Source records
-*-*-
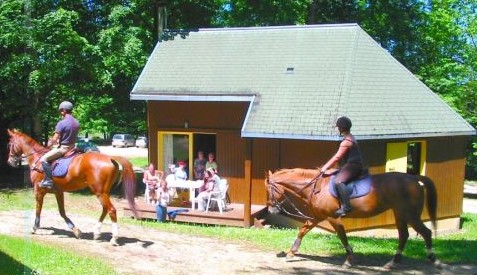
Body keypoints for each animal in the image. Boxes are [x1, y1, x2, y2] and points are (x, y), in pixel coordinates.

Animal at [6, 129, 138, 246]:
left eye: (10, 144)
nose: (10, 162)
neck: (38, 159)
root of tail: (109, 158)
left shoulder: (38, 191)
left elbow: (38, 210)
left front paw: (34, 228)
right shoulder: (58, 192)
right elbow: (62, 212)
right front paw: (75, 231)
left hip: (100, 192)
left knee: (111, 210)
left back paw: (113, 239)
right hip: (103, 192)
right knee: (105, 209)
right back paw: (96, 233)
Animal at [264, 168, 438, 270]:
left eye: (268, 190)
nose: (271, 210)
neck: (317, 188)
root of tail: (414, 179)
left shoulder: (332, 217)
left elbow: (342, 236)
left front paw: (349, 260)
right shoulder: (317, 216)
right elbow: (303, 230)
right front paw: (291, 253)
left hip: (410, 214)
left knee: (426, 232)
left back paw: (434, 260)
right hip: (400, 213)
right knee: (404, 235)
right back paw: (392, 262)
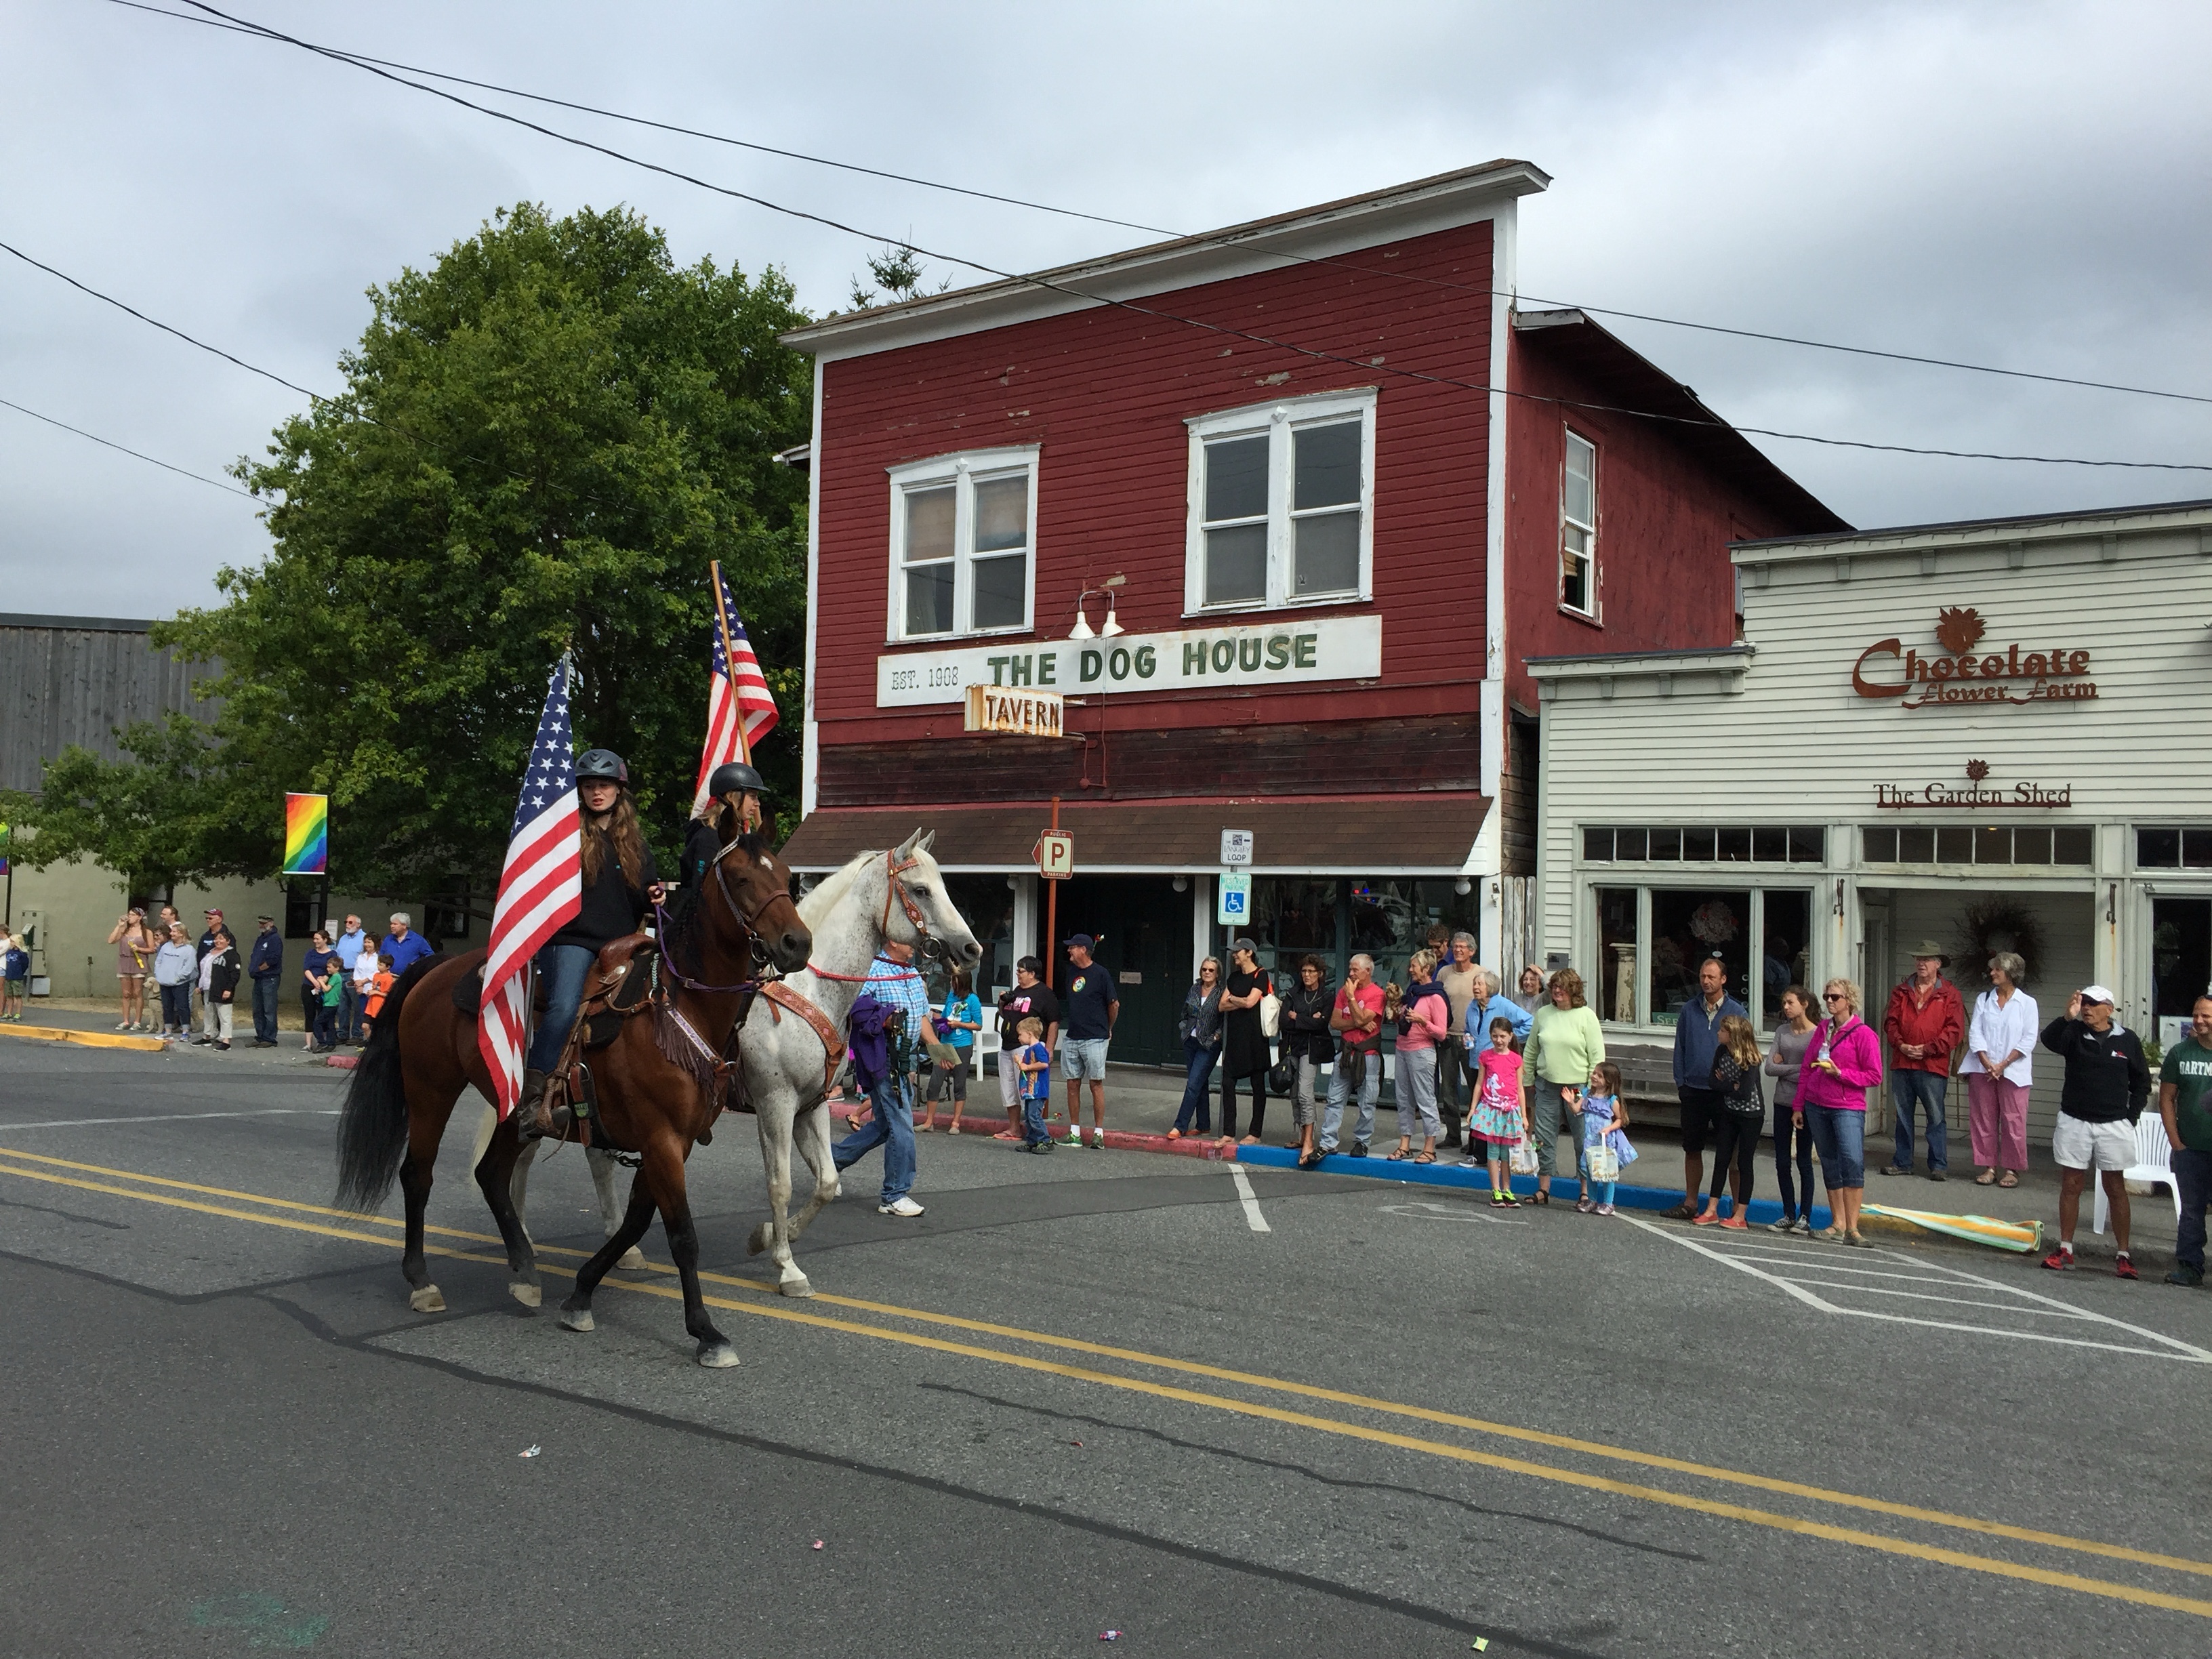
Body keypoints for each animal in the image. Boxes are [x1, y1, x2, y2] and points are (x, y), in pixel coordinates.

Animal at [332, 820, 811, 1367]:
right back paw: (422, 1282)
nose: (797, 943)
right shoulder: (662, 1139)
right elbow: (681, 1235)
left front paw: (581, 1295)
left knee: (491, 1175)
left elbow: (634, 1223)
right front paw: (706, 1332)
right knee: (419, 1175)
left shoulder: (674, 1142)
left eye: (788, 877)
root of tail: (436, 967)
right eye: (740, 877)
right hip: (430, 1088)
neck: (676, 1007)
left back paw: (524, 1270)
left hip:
-*-*-
§ **WHAT THE EXERCISE ASKS**: Could you restate the entries word for word, skipping any pictures?

§ **RESULT OF THIS EXERCISE**:
Body keypoints for each animal in the image. Boxes are [x1, y1, x2, y2] and points are (x, y), in pixel coordinates.

Animal at [6, 129, 138, 246]:
left eye: (10, 144)
nose: (10, 162)
neck: (38, 159)
root of tail: (109, 158)
left shoulder: (38, 191)
left elbow: (38, 210)
left front paw: (34, 228)
right shoulder: (58, 192)
right elbow: (62, 212)
right front paw: (75, 231)
left hip: (100, 192)
left knee: (111, 210)
left back paw: (113, 239)
right hip: (103, 192)
right knee: (105, 209)
right back paw: (96, 233)
Animal at [264, 168, 438, 270]:
left eye: (268, 190)
nose: (271, 210)
neck: (317, 188)
root of tail: (414, 179)
left shoulder: (332, 217)
left elbow: (342, 236)
left front paw: (349, 260)
right shoulder: (317, 216)
right elbow: (303, 230)
right front paw: (291, 253)
left hip: (410, 214)
left knee: (426, 232)
left back paw: (434, 260)
right hip: (400, 213)
right knee: (404, 235)
right back paw: (392, 262)
Body keypoints for each animal in the image. Boxes are [x1, y1, x2, y2] and points are (x, y), in pixel coordinates.

Animal at [332, 820, 811, 1367]:
right back paw: (422, 1282)
nose: (797, 943)
right shoulder: (662, 1139)
right elbow: (681, 1235)
left front paw: (581, 1295)
left knee: (491, 1175)
left elbow: (634, 1223)
right front paw: (706, 1332)
right knee: (419, 1175)
left shoulder: (674, 1142)
left eye: (788, 877)
root of tail: (436, 967)
right eye: (740, 877)
right hip: (430, 1088)
neck: (676, 1007)
left back paw: (524, 1270)
left hip:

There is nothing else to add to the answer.